"ShinyHunters claims it stole 3.65 TB of data, including about 275 million records from about 8,800 schools," the extortion group said — and has given institutions until end-of-day May 12 to contact it or face publication of the dataset.
Instructure acknowledges two separate intrusions into Canvas
Instructure, the maker of the Canvas learning platform, confirmed two rounds of unauthorized activity affecting Canvas within two weeks. In a security incident update the company apologized for the disruption that occurred "when Canvas went offline last Thursday, leaving thousands of colleges, universities, and K-12 schools without access to course materials, grades, and due dates during final exams and Advanced Placement testing for many."
The company said it first "detected unauthorized activity in Canvas" on April 29, immediately revoked the intruder's access, and launched a probe. On May 7, Instructure identified "additional unauthorized activity tied to the same incident." In its Monday disclosure the firm said criminals exploited a vulnerability in its Free-for-Teacher learning system and that intruders stole information including usernames, email addresses, course names, enrollment information, and messages.
Instructure added that "Core learning data (course content, submissions, credentials) was not compromised," and that it was "still validating all findings, but we want to be clear about what we understand was and wasn't affected."

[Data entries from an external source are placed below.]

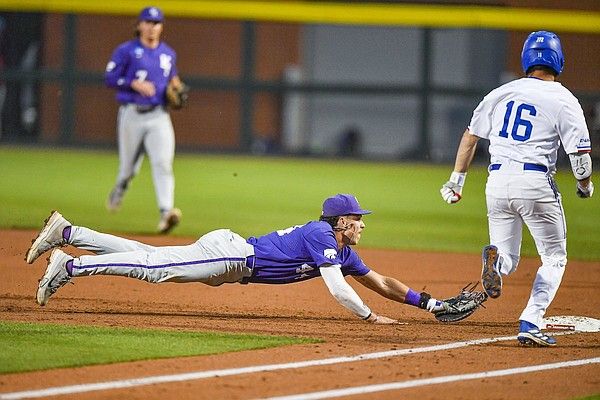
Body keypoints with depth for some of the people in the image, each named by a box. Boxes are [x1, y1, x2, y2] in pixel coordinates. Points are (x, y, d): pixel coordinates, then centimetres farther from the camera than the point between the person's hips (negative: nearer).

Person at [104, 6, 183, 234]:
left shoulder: (168, 54, 14)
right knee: (129, 166, 9)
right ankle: (119, 190, 45)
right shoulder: (126, 51, -1)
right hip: (132, 114, -2)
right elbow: (110, 78, -5)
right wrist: (134, 84, -18)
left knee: (163, 163, -17)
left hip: (159, 116, 2)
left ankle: (166, 212, -28)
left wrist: (176, 87, 7)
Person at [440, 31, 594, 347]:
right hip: (535, 181, -4)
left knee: (508, 259, 15)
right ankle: (530, 324, -7)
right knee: (554, 258, 11)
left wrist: (457, 179, 26)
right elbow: (580, 155, -7)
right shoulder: (564, 100, -2)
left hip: (497, 181, 4)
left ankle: (496, 257, -23)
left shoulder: (502, 93, 12)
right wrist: (584, 186, 13)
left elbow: (470, 136, 17)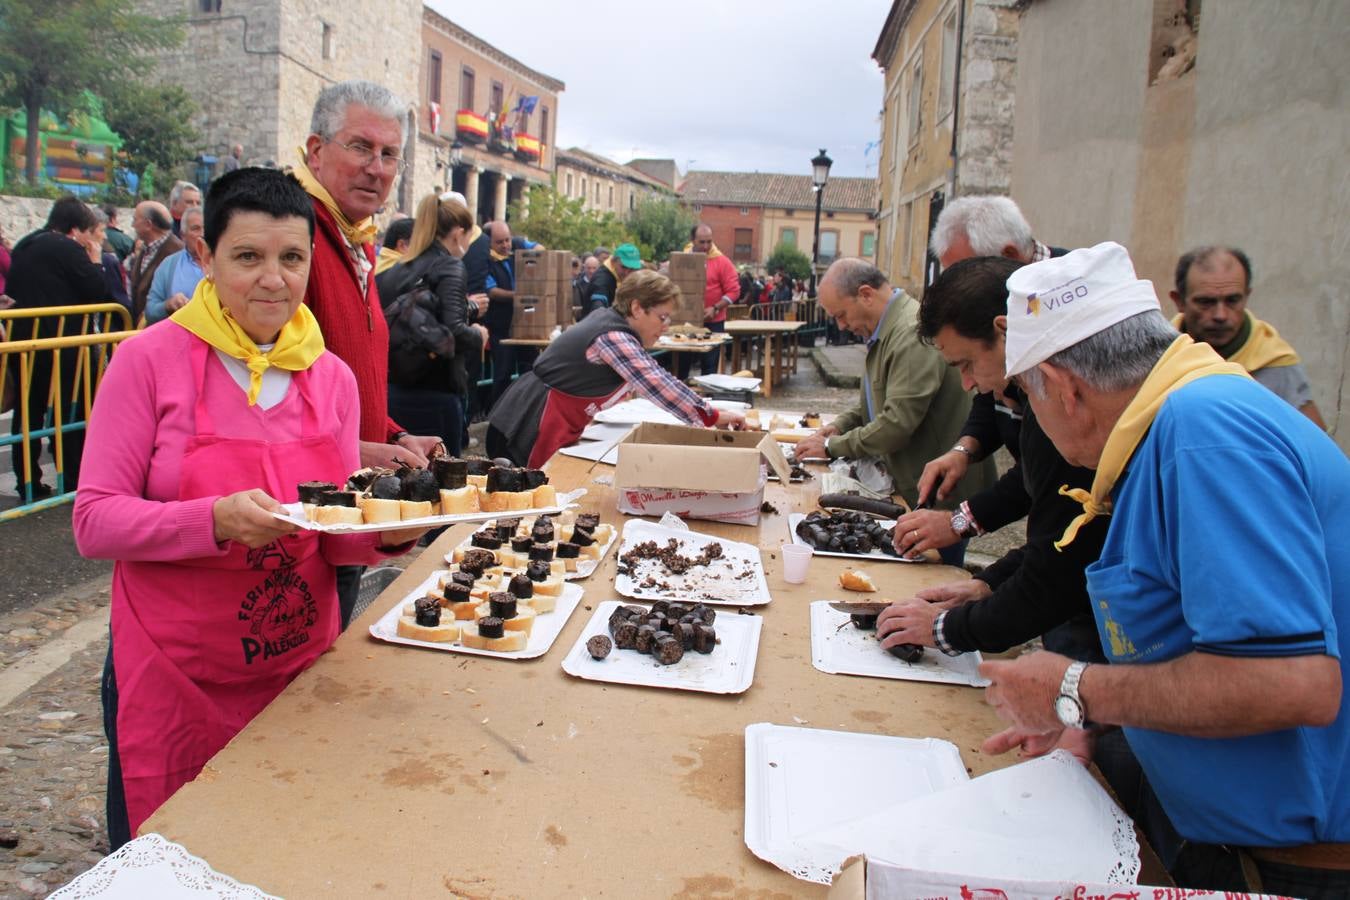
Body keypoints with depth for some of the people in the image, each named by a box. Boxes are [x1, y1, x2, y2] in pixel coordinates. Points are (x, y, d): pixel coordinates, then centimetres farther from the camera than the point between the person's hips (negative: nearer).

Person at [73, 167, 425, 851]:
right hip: (174, 674, -3)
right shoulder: (150, 360, -10)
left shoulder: (332, 377, 1)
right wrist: (216, 520, -29)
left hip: (299, 666, 4)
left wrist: (386, 532, -16)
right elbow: (94, 523, -12)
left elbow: (337, 538, 6)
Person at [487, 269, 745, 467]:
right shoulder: (612, 338, -20)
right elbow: (657, 385, -24)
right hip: (531, 426, -10)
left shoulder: (608, 319, 10)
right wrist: (713, 417, -17)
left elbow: (648, 376, 20)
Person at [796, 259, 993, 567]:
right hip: (908, 489, 10)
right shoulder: (885, 330, 9)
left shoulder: (915, 333, -23)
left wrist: (831, 446, -16)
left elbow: (898, 423, -27)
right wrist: (839, 426, 4)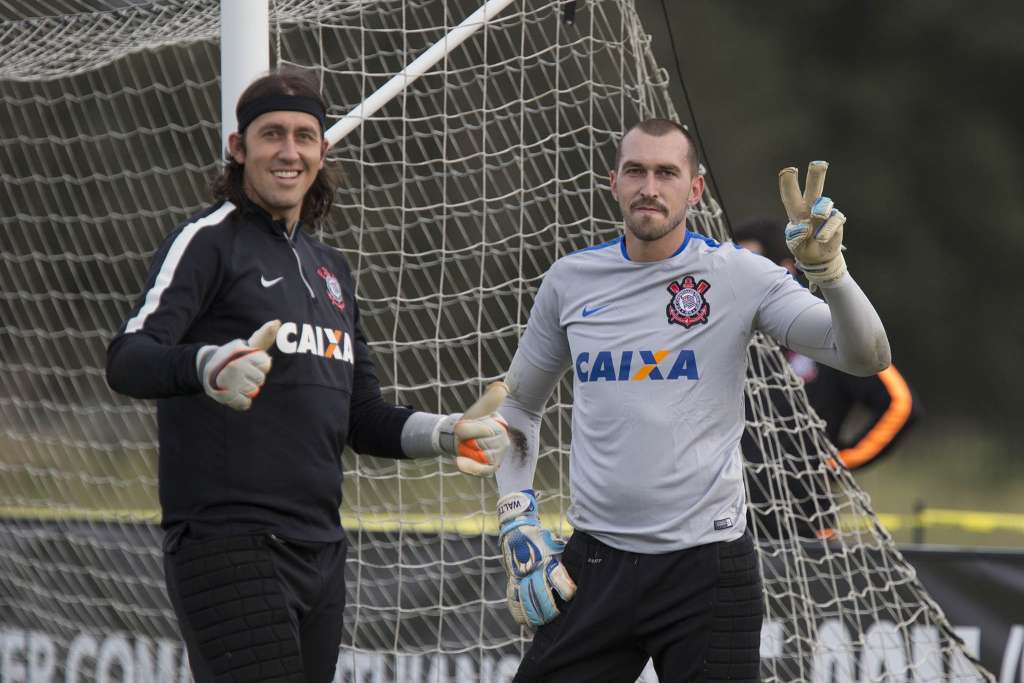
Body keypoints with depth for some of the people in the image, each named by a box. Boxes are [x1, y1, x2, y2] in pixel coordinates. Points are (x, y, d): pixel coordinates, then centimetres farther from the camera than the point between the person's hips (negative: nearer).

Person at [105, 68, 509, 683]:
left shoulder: (331, 268, 21)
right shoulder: (210, 241, -3)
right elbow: (127, 360, -18)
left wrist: (446, 434, 9)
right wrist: (210, 366, -39)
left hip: (320, 549, 8)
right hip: (228, 543, -8)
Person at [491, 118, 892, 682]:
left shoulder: (738, 275, -3)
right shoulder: (569, 280, 6)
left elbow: (867, 357, -10)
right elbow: (520, 404, 19)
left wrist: (828, 270, -26)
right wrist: (515, 519, 8)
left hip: (707, 568, -3)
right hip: (595, 562, 3)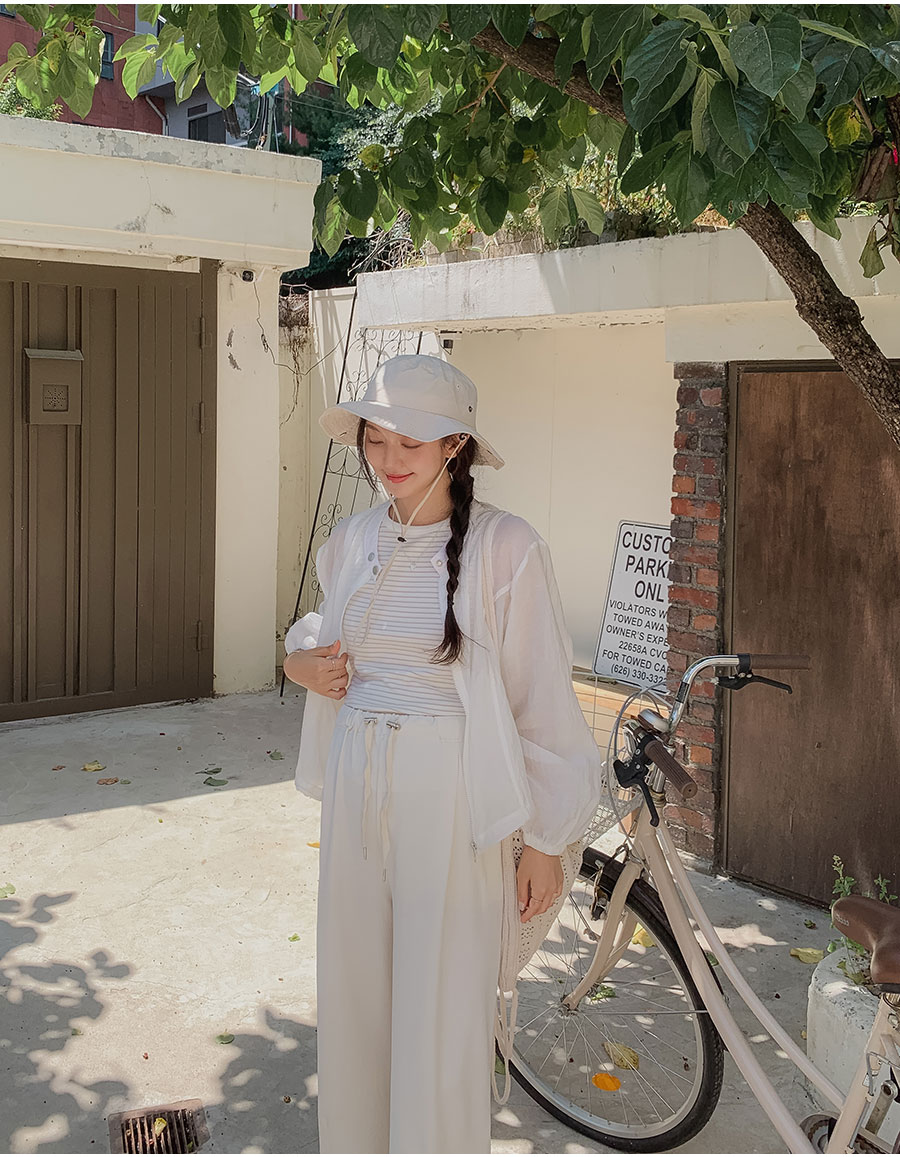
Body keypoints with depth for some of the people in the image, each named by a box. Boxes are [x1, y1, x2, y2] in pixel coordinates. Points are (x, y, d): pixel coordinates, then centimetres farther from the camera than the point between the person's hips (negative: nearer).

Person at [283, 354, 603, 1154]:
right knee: (353, 993, 15)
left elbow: (540, 697, -9)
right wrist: (305, 663, 0)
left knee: (440, 1019, 2)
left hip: (449, 796, -5)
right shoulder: (352, 541, 6)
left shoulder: (504, 547, -11)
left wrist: (545, 840, -8)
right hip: (356, 787, 5)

ShinyHunters: defacements, claims, and a pay-or-leak deadline
The attack has been tied by the extortion group ShinyHunters, which defaced roughly 330 Canvas school login portals by exploiting the same Free-for-Teacher vulnerability. The group claims to have stolen 3.65 TB of data encompassing about 275 million students, teachers, and staff across nearly 9,000 schools — naming Harvard, Columbia, Rutgers, Georgetown, and Stanford among the affected institutions.
ShinyHunters repeatedly moved a pay-or-leak timetable and, according to the source material, has set a final deadline of end-of-day May 12 for individual institutions to contact the group directly to negotiate payment. The group warned it will publish the full dataset if its terms are not met.
Operational impact on schools and timing during exams
The outage occurred at a sensitive time: Instructure acknowledged that outages coincided with final exams and Advanced Placement testing for many schools. Canvas being "fully back online and available for use" was reported by the company as of Saturday, but that restoration followed days in which students and educators lost access to schedules, grades, and course materials.
ShinyHunters' portal defacements — around 330 login pages — were a visible external symptom that prompted Instructure to take Canvas "into maintenance mode to contain the activity."
Instructure's technical and investigative response
Instructure said it temporarily shut down Free-for-Teacher accounts and took a series of containment and remediation steps: it revoked privileged credentials and access tokens tied to compromised systems, rotated internal keys, restricted token creation pathways, and added monitoring across all platforms. The company engaged CrowdStrike to assist with forensic analysis and incident response.
Instructure also reported notifying the FBI — which published its own alert on social media — and the US Cybersecurity and Infrastructure Security Agency. The company noted this is its second breach in less than a year and addressed a prior incident: ShinyHunters claimed to have breached Instructure's Salesforce environment in September 2025. Instructure said "The prior Salesforce-related incident and this Canvas security incident are distinct events involving different systems and circumstances."
What this means for technologists, colleges and K‑12 districts, and federal agencies
- Technologists and security teams: Expect to watch for further forensic findings from CrowdStrike and Instructure's validation process, and to prioritize revocation and rotation of credentials, token and key management, and expanded monitoring — the exact steps Instructure reported taking.
- Colleges, universities, and K‑12 districts: Institutions named by ShinyHunters (including Harvard, Columbia, Rutgers, Georgetown, and Stanford) and the nearly 9,000 schools the group says are affected face the immediate decision the attackers have forced: whether to engage directly by the May 12 deadline or prepare for potential publication of records that the group claims to hold.
- Federal agencies and law enforcement: The FBI and CISA were notified by Instructure and, per the company, the FBI published an alert on social media; both agencies are positioned as the official recipients of incident notifications and prospective investigators as Instructure and external responders continue their work.
The breach leaves two stark facts on the table: Instructure says core learning artifacts and credentials were not taken, while ShinyHunters claims a vast trove of personal and enrollment data and has set a hard deadline for direct, institution-level contact. With the dataset — if real — said to include hundreds of millions of records and with schools already reporting logistical disruption during exams, the immediate choices for affected institutions and the effectiveness of the firm's containment measures will determine whether the incident remains primarily a service outage or becomes a much wider data-exposure event.